Even as my skin flakes when Indian summer suddenly turns into winter, I take the time to appreciate the bits of skin that are always welcoming and soft. It always surprises me how soft my inner thighs are, or how my breasts, spilling out of a too-small bra on laundry day, are always so smooth. It isn’t always a sexual act; it just feels nice to my rough fingertips.
Those same fingertips wander carefully over the soft, smooth back and shoulders of the
Boy when we’re together, during the languorous kissing. As we get more excited, I dig my nails into his back, secretly hoping I’ve created a network of red marks, just like when we first started. He has incredibly soft skin, even without diligent moisturizing; I love burying my face in his neck when he’s on top. We switch positions, and I remind myself to open my eyes so I can look down and see how my hips and thighs sparkle with sweat, and the beautiful contrast between my brown skin and his white skin (because though he, too, is a first-generation American by way of the West Indies, his father’s New York Italian tones speak the loudest).
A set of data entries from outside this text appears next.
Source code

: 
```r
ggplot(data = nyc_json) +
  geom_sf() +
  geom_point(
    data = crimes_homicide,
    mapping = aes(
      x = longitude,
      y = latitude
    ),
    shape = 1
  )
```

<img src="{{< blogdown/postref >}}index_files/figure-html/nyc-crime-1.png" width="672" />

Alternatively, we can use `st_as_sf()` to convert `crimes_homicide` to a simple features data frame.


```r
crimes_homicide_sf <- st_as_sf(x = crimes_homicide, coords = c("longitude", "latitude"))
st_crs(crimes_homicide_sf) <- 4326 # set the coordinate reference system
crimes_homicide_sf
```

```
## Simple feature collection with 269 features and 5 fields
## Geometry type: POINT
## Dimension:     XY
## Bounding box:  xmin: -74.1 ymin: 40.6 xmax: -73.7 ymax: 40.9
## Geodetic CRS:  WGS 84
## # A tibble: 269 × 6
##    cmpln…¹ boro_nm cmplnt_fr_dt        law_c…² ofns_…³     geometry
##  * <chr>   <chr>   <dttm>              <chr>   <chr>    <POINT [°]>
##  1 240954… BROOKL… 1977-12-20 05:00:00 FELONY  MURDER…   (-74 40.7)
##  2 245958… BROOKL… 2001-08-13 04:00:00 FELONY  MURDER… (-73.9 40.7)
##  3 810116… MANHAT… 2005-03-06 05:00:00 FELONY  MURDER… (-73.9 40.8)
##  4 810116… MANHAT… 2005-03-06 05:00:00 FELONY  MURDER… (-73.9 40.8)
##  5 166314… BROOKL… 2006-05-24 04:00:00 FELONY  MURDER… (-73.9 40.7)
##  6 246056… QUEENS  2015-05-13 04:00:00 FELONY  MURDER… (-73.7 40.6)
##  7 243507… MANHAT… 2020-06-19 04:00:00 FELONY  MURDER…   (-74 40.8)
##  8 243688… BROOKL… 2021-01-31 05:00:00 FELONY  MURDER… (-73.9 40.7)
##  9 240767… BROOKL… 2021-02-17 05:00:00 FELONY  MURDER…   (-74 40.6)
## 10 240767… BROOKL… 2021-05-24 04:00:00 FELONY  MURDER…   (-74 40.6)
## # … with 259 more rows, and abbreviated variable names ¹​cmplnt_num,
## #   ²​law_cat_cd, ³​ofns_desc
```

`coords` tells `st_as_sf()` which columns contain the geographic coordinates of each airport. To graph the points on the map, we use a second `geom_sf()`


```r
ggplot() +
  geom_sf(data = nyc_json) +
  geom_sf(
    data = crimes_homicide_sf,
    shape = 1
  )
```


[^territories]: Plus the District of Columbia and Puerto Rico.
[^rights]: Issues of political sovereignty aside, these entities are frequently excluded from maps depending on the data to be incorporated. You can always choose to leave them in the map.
The sound our flesh makes when it slaps together is an extra auditory bonus, even though it seems so vulgar in porn. There are times when I ask him to rub lotion on my back and butt before he starts because I know how uncomfortable my dry winter skin feels once I start to get hot from moving around. It feels taut on my body and prickly. He’s playful, though, laughing at the loud sound of a hand, full of lotion, smacking a butt cheek, but takes the time to massage any tension out of my back.
I hate that, in the days when I was still painting, I never learned to paint people. I always stuck to still-lives; there was less to screw up. I wish I had learned to capture the colors and textures of skin, to study all the shades in one person and put it on canvas. Gauguin saw how tropical sunlight can fuse with the skin. I missed his Tahitian paintings when they came to town, but I still found myself fingering the museum postcards, wonder, how bumpy would this canvas be if I touched it? What colors did he mix to render a woman who isn’t so different from me? Cocoa Glow, with all its minerals, doesn’t show true radiance.